Q: A service regressed in latency after a deploy with no obvious algorithmic change. Walk me through using codegen to diagnose it.

First localize with a profiler (flame graph / perf) to the hot function. If it's a JIT runtime (JVM/Node), pull the runtime traces: --trace-deopt/--trace-ic (V8) or PrintCompilation + deopt reasons (HotSpot) — a frequent cause is the new code making a hot call site megamorphic (lost inlining) or feeding a hot function a new type/shape (deopt storm). If it's AOT, disassemble the hot function in the new vs. old build and look for a regressed inline (a new call), a vanished vectorization (scalar where there was packed), or a new bounds check. Tie the finding to a concrete code change, fix it, and re-read the trace/disassembly to confirm the deopt/megamorphic/scalar-loop is gone.

Question 36¶

Q: You're migrating a fleet from x86-64 to ARM64 (Graviton). How does codegen reading factor into validating the migration?
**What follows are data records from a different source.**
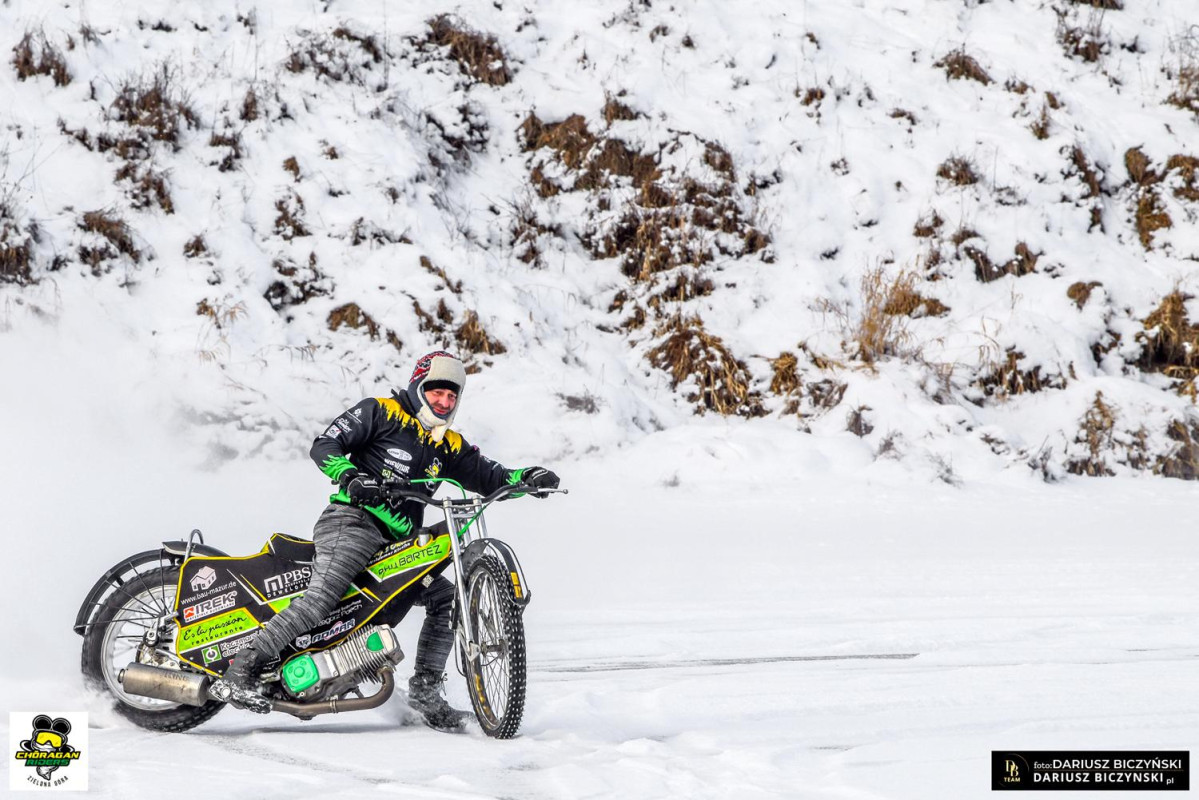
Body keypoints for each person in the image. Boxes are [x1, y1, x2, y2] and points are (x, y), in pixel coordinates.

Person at [211, 350, 560, 729]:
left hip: (399, 545)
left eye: (452, 396)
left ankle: (425, 693)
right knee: (323, 597)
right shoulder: (380, 412)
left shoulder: (448, 444)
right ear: (419, 387)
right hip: (352, 522)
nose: (444, 402)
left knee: (445, 598)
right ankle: (242, 668)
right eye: (437, 392)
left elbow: (492, 477)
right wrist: (350, 476)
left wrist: (528, 478)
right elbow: (324, 445)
You read the codegen of the ARM64 build, not the x86 one, for the hot paths. Confirm the compiler vectorized with NEON/SVE where it did with AVX on x86 (v0.4s packed lanes, the counter striding by the lane count) — vectorization can differ across ISAs and -mcpu settings. Check that hot calls still inline and bounds checks are still eliminated on the new target. Be careful about SIMD width assumptions: NEON is 128-bit (4 floats) vs. AVX2's 256-bit (8 floats), so per-iteration throughput differs and that alone can explain a perf delta. The deliverable is a per-hot-loop explanation of any throughput change, grounded in both ISAs' disassembly.

Question 37¶

Q: When is reading codegen the wrong use of engineering time, and what would you do instead?
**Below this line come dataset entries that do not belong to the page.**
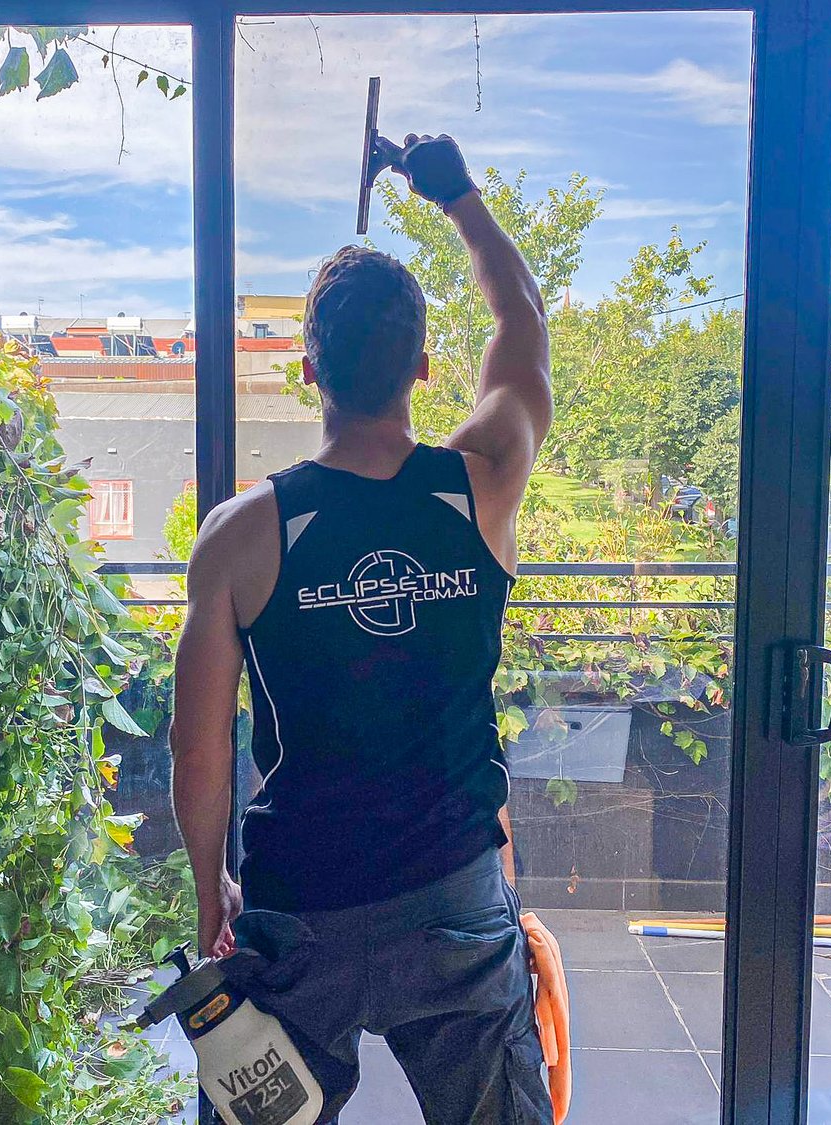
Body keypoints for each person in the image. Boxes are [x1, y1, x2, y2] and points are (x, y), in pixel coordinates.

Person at [170, 132, 553, 1124]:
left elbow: (198, 748)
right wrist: (458, 195)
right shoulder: (481, 489)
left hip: (299, 906)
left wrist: (212, 889)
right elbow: (522, 321)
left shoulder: (240, 534)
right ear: (422, 367)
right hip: (454, 897)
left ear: (310, 370)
When the question is "where is my time actually going?" at the system level, or the bottleneck is clearly elsewhere (I/O, network, lock contention, an O(n²) algorithm). Codegen reading is a micro tool; it shines for verifying a specific optimization on a specific hot kernel, not for finding the bottleneck in the first place. The discipline is: profile first to find where time goes; only when you've localized to a hot, CPU-bound kernel does reading its codegen pay off. Reading assembly for a function that's 0.1% of runtime is a rabbit hole. Match the depth of the tool to the size of the win.

Question 38¶

Q: Design a habit/workflow for a team that wants to keep hot paths optimized over time. How does codegen fit in?

Treat codegen as a regression check, not a one-off. Concretely: (1) keep minimal Compiler Explorer snippets of the critical kernels and re-check them when the code or compiler changes ("is this still vectorized?"); (2) build with optimizer remarks in CI for hot files (-Rpass-missed=inline,loop-vectorize) and review new misses; (3) for JIT services, add steady-state benchmarks and alert on deopt/megamorphic transitions (--trace-deopt/--trace-ic in canary runs); (4) require that any "this is faster" claim in a PR comes with disassembly or a verified-not-optimized-away benchmark. The goal is to make "did the optimization actually happen?" a checkable, repeatable artifact rather than tribal knowledge that erodes with the next refactor or compiler upgrade.